Officials at the Department of Agriculture (USDA) are telling employees at the agency to use terms such as “weather extremes” when referring to “climate change,” The Guardian reported Monday.
Bianca Moebius-Clune, a director of foil health at the Natural Resources Conservation Service (NRCS), told employees at the USDA to replace terms referring to global warming with more vanilla terms such as “weather extremes,” according to a series of emails the outlet obtained. Moebius-Clune gave her advice given shortly after President Donald Trump took the oath of office.
Other terms relating to climate change are also on the list of terms to be avoided. She suggests in a Feb. 16 email for employees to scrape the term “reduce greenhouse gases” from their lexicon and use the alternative, “build soil organic matter, increase nutrient use efficiency.”
Moebius-Clune said the suggested language was passed down from higher-ups. The changes will not affect the agency’s modeling or research methods, she said. She added that it will only impact “how we talk about it (climate change).” Some of the emails indicate the agency was gearing up for a few changes following the 2016 presidential election.
Jimmy Bramblett, deputy chief for programs at the NRCS, for instance, informed staff members in a Jan. 24 email that the incoming Trump administration had substantially different views on climate change than the previous administration.
“It has become clear one of the previous administration’s priority is not consistent with that of the incoming administration. Namely, that priority is climate change,” he wrote at the time. “Please visit with your staff and make them aware of this shift in perspective within the executive branch.”
The NRCS meanwhile pushed back against The Guardian’s report. Kaveh Sadeghzadeh, the communications director for the NRCS, told The Daily Caller News Foundation that the USDA has never given the agency direction on what type of communication to use when addressing “climate or any other topic.”
“The agency continuously evaluates its messaging to America’s farmers, ranchers, and foresters as they work to implement voluntary conservation on their operations to improve the health of our soil, air, water, and habitat,” Sadeghzadeh added.

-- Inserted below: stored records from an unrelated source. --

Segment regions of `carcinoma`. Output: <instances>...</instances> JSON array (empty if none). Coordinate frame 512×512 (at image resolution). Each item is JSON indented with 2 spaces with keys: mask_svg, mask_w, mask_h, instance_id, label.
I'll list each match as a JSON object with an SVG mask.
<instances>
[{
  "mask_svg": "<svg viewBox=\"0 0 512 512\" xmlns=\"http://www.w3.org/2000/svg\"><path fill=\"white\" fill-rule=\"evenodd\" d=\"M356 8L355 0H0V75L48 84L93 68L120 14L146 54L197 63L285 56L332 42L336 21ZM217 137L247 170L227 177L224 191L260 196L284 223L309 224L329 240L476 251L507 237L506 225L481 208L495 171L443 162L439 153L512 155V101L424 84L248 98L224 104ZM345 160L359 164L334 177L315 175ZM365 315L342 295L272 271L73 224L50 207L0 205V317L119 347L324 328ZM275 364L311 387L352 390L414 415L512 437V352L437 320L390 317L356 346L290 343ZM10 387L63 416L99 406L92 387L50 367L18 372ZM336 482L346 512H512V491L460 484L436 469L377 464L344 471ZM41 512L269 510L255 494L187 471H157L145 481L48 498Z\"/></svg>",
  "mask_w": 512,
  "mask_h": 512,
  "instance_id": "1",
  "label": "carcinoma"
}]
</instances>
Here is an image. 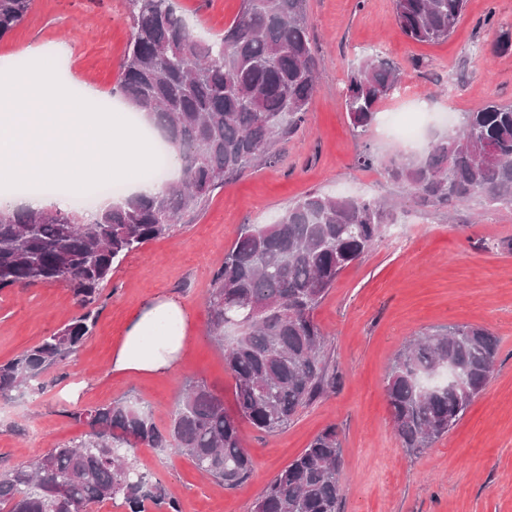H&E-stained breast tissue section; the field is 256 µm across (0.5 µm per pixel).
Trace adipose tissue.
<instances>
[{
    "label": "adipose tissue",
    "instance_id": "ef3b65f1",
    "mask_svg": "<svg viewBox=\"0 0 512 512\" xmlns=\"http://www.w3.org/2000/svg\"><path fill=\"white\" fill-rule=\"evenodd\" d=\"M24 74L0 75V182L66 181V193L47 198L0 194V208L67 210L71 194L92 180L125 177L131 193L150 196L159 183L138 177L153 159L155 136L130 124L122 108L91 110V92H73L54 64L34 52ZM187 307L172 297L154 298L136 312L112 354V369L125 374H167L192 342Z\"/></svg>",
    "mask_w": 512,
    "mask_h": 512
}]
</instances>
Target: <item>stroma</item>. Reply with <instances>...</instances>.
<instances>
[{
    "mask_svg": "<svg viewBox=\"0 0 512 512\" xmlns=\"http://www.w3.org/2000/svg\"><path fill=\"white\" fill-rule=\"evenodd\" d=\"M202 34L219 35L241 0H176ZM321 61L305 121L276 155L217 189L180 233L153 240L112 274L91 335L42 378L41 391L0 399V469L24 462L87 427L74 413L113 401L144 406L167 426L184 382L201 379L234 408V382L223 351L207 335L214 272L244 224H268L310 192L397 200L375 247L346 268L314 312L325 337L324 361L336 384L301 408L281 432L241 423L252 477L224 488L187 458L142 447V469L168 486L183 512H253L262 489L327 426L343 449L341 512H512V208L475 195L453 209L420 205L390 181L382 163L400 144L373 126L356 135L344 107L348 73L383 53L409 84L407 99L381 110H428L429 131L459 126L465 113L495 101L512 104V50L492 52L512 32V0H467L455 32L417 43L400 31L393 0H306ZM128 0H33L24 22L0 40V61L55 51L62 82L113 95L131 37ZM372 156L373 164L362 161ZM155 296L188 308L193 340L177 369L163 376L117 373L112 352L129 315ZM82 309L68 288L19 286L0 292V362L16 358ZM467 324L499 340L492 378L464 418L412 455L393 432L385 379L396 353L419 332Z\"/></svg>",
    "mask_w": 512,
    "mask_h": 512,
    "instance_id": "stroma-1",
    "label": "stroma"
}]
</instances>
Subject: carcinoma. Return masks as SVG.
Segmentation results:
<instances>
[{
  "instance_id": "carcinoma-1",
  "label": "carcinoma",
  "mask_w": 512,
  "mask_h": 512,
  "mask_svg": "<svg viewBox=\"0 0 512 512\" xmlns=\"http://www.w3.org/2000/svg\"><path fill=\"white\" fill-rule=\"evenodd\" d=\"M466 0H394L396 22L411 41L446 40ZM32 0H0V40L22 24ZM132 34L118 92L160 128L181 176L152 196L120 195L90 214L0 210V291L61 285L83 314L0 363V399L42 388L92 333V306L112 271L145 243L168 238L200 213L215 190L246 167L267 161L277 142L297 131L316 91L321 65L309 35L305 0H242L224 34L196 32L172 0H129ZM400 84L385 57H366L347 79L345 108L366 134L378 106ZM388 178L423 205L454 208L480 193L512 207V105L494 101L465 113L461 127L434 138L421 156L398 153ZM389 213L380 198L310 193L274 224H244L214 274L207 300L208 337L224 352L234 381L235 411L202 381H188L159 428L128 401L73 414L90 431L44 454L0 470V512H92L123 499L182 512L179 500L141 470L139 446L170 449L232 488L254 464L239 424L274 434L298 410L335 387L324 362L325 336L314 311L340 273L381 236ZM236 335H224L228 327ZM498 340L472 325L432 328L397 353L385 393L394 431L418 454L452 430L493 375ZM451 366L462 379L430 385ZM342 448L330 425L265 486L254 512H340Z\"/></svg>"
}]
</instances>
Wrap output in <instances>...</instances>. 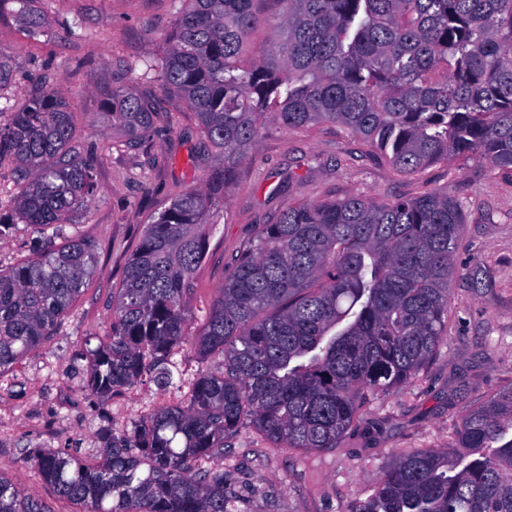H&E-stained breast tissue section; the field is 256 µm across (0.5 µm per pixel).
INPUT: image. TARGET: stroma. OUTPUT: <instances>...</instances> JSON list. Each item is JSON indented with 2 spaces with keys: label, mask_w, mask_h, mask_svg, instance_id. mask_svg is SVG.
<instances>
[{
  "label": "stroma",
  "mask_w": 512,
  "mask_h": 512,
  "mask_svg": "<svg viewBox=\"0 0 512 512\" xmlns=\"http://www.w3.org/2000/svg\"><path fill=\"white\" fill-rule=\"evenodd\" d=\"M34 7L47 22L36 40L24 34L18 0H0V60L9 70L0 98L10 104L0 124L33 93L59 91L69 101L78 130L73 155L97 156L99 188L64 231L93 240L97 263L56 335L0 375V474L52 512H79L24 457L32 448L89 455L103 447L102 430L124 434L134 422L186 400L204 364L182 349L174 356L181 376L170 388L146 378L110 399H95L85 389L86 340L106 333L112 293L146 224L172 197L203 185L212 160L201 154L180 98L137 68L161 51L174 16L171 0H35ZM75 19L84 29L77 38L67 31ZM123 62L133 67L124 76ZM120 76L150 91L169 114L133 146L113 131L105 112L104 91ZM444 190L462 203L466 221L454 255L448 335L438 355L394 393L365 394L339 448H283L243 426L231 447L207 463L223 474L242 512H350L400 454L448 447L467 410L512 384V172L473 157L409 175L338 128L264 124L256 149L232 177L226 212L196 274L195 323L209 314L232 257L288 204L351 192L390 202Z\"/></svg>",
  "instance_id": "1"
}]
</instances>
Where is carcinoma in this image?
<instances>
[{
  "instance_id": "carcinoma-1",
  "label": "carcinoma",
  "mask_w": 512,
  "mask_h": 512,
  "mask_svg": "<svg viewBox=\"0 0 512 512\" xmlns=\"http://www.w3.org/2000/svg\"><path fill=\"white\" fill-rule=\"evenodd\" d=\"M161 54L142 61L195 119L213 155L205 186L153 217L112 293L107 333L87 349L100 400L143 375L165 388L173 351L201 371L187 402L160 409L89 462L33 449L27 462L80 512H238L206 464L248 424L285 448H337L365 392L388 394L436 356L464 232L446 191L391 203L349 195L291 203L232 258L196 333L190 296L224 190L268 120L338 125L396 170L479 156L512 170V0H278L265 53L246 64L254 0H181ZM25 34L44 33L27 11ZM112 126L134 145L165 121L154 98L112 87ZM69 102L32 96L0 125V160L27 179L19 218L33 256L0 269V373L53 336L84 292L96 244L46 235L97 194V159L71 158ZM0 512H51L0 475ZM350 512H512V386L464 414L454 443L400 455Z\"/></svg>"
}]
</instances>
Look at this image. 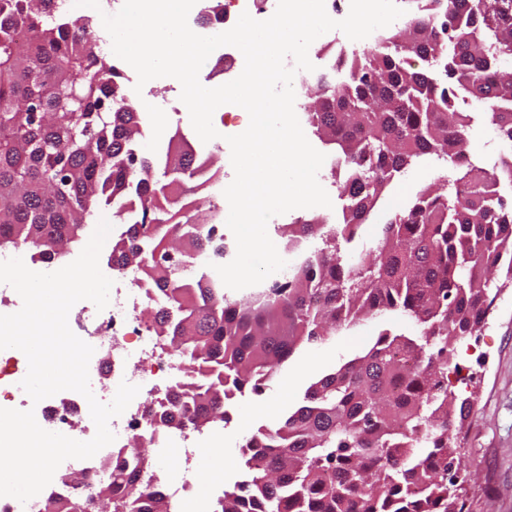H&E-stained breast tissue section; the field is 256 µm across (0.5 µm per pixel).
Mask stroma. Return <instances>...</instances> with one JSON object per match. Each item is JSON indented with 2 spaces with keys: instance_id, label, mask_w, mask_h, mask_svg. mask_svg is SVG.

Activists and Democrats have scrutinized Trump’s climate agenda since he became president in January. They have especially raised concerns that he would begin deleting vast amounts of climate data on various government websites.
Trump directed the agency to scrub its global warming webpage in January, less than a week after the former real estate tycoon assumed office. The page contained links to the Environmental Protection Agency’s (EPA) data on carbon dioxide as well as other greenhouse gas emissions. It also listed effects activists believe global warming causes.
The Trump administration asked the EPA to stop handing out grants for projects and research, air quality monitoring, and education, during Trump’s first full month in the White House. EPA also instructed employees not to discuss the spending freeze outside the agency, according to anonymous leaks to multiple media outlets.
Activists spent the first 100 days of Trump’s term worried the administration would censor scientists or delete government data about global warming. They even tried to create back-ups of National Oceanic and Atmospheric Administration temperature data to prevent the president’s predicted incursions.